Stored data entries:
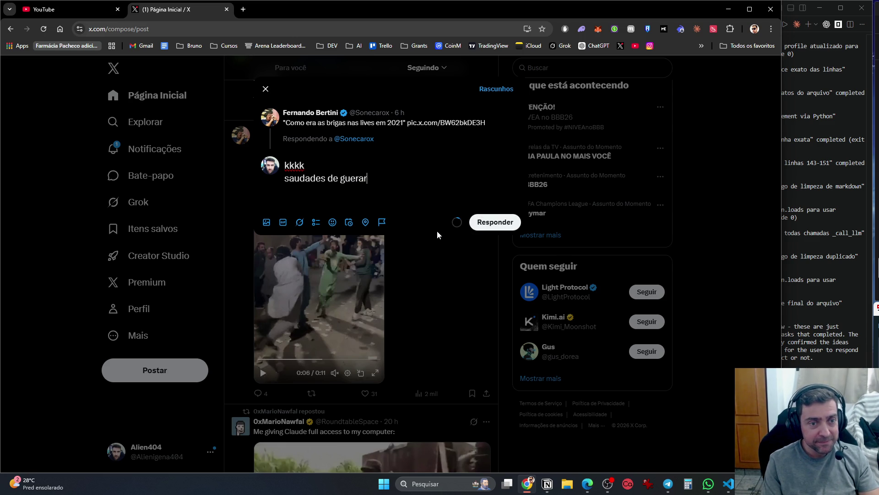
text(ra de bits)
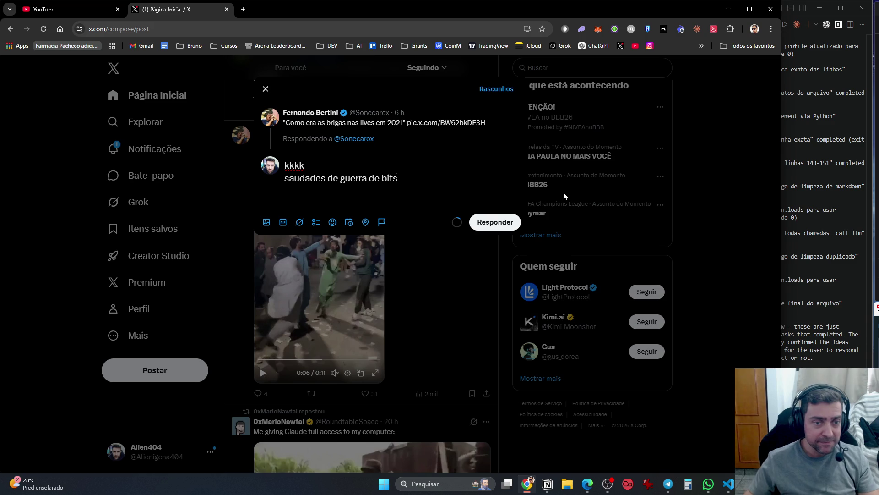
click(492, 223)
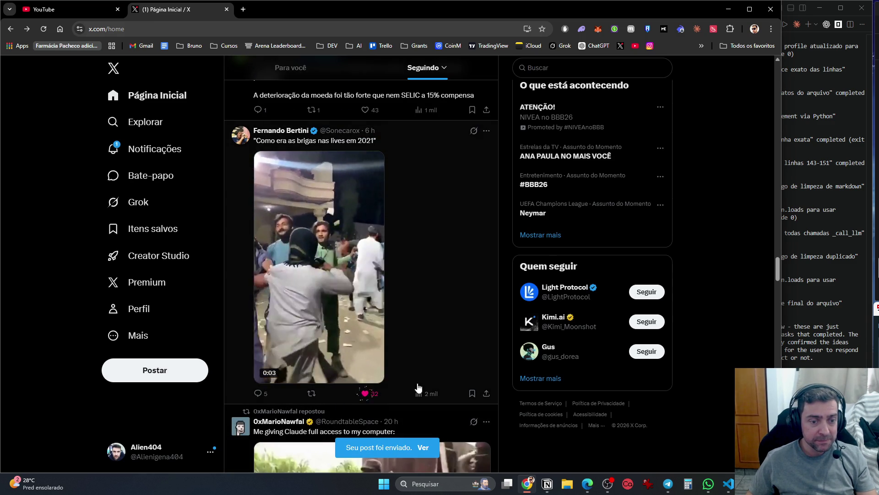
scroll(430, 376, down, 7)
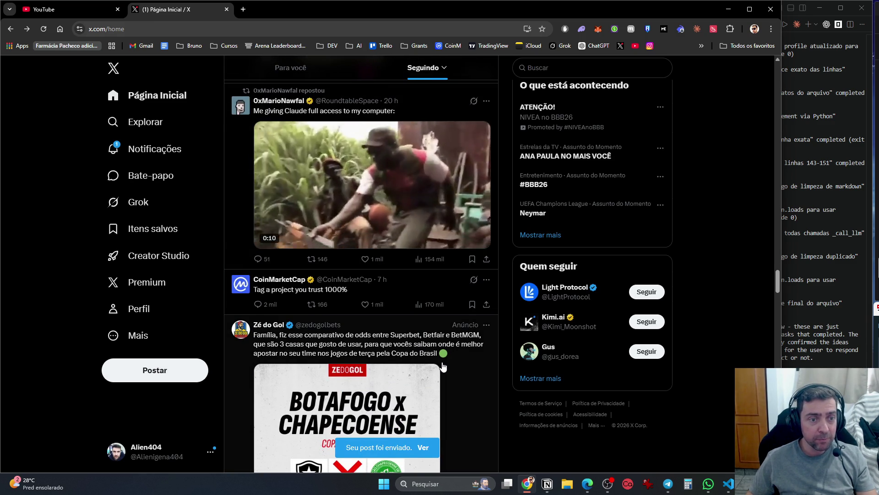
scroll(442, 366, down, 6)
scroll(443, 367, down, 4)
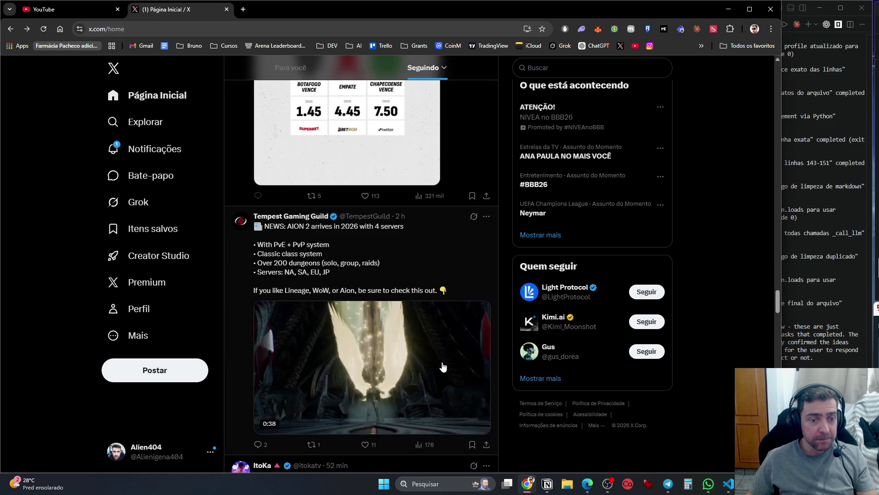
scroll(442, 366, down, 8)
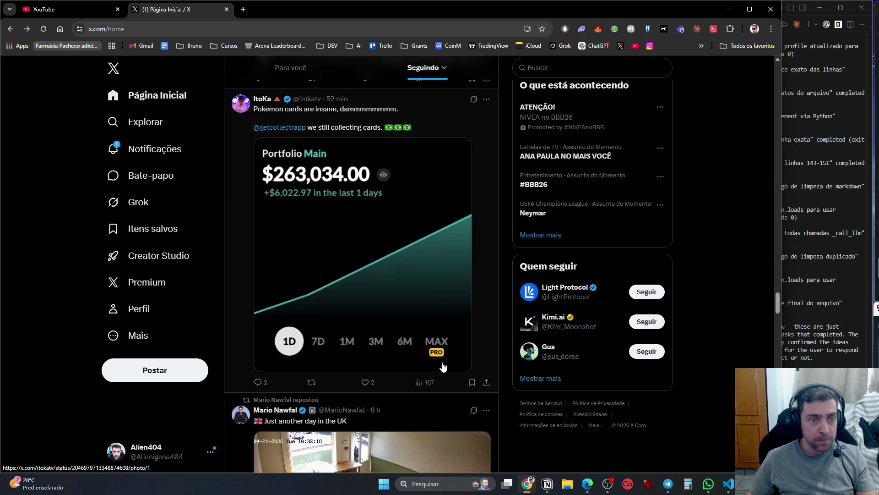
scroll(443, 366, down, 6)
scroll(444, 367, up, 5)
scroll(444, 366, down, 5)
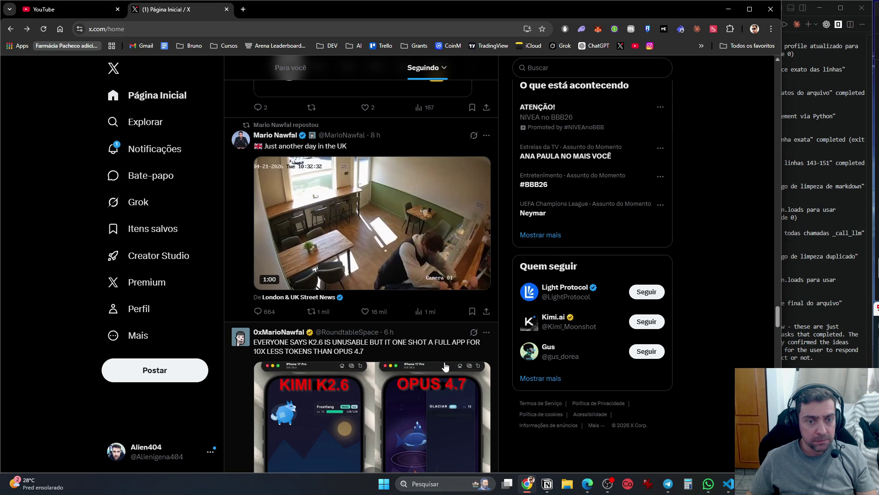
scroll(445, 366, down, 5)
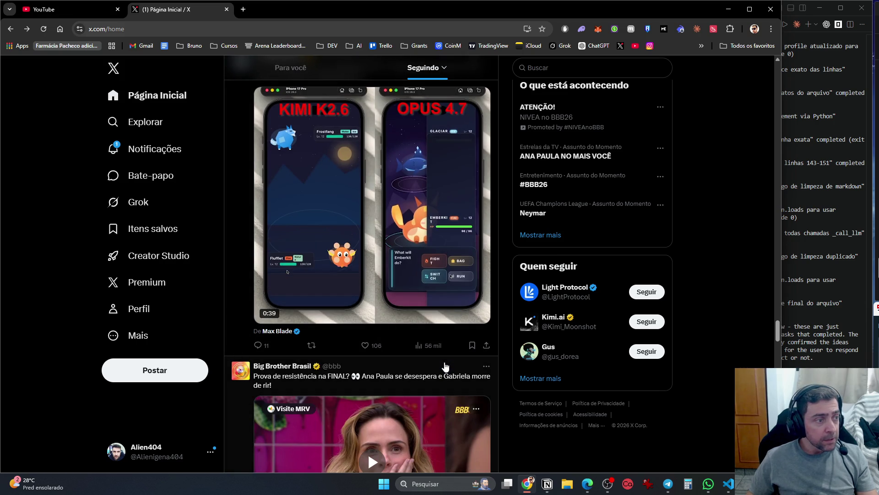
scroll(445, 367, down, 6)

Try it: For this exercise, print all of the entries exactly as they appear, but without pictures.

Reply to the task:
text(ra de bits)
click(492, 223)
scroll(430, 376, down, 7)
scroll(442, 366, down, 6)
scroll(443, 367, down, 4)
scroll(442, 366, down, 8)
scroll(443, 366, down, 6)
scroll(444, 367, up, 5)
scroll(444, 366, down, 5)
scroll(445, 366, down, 5)
scroll(445, 367, down, 6)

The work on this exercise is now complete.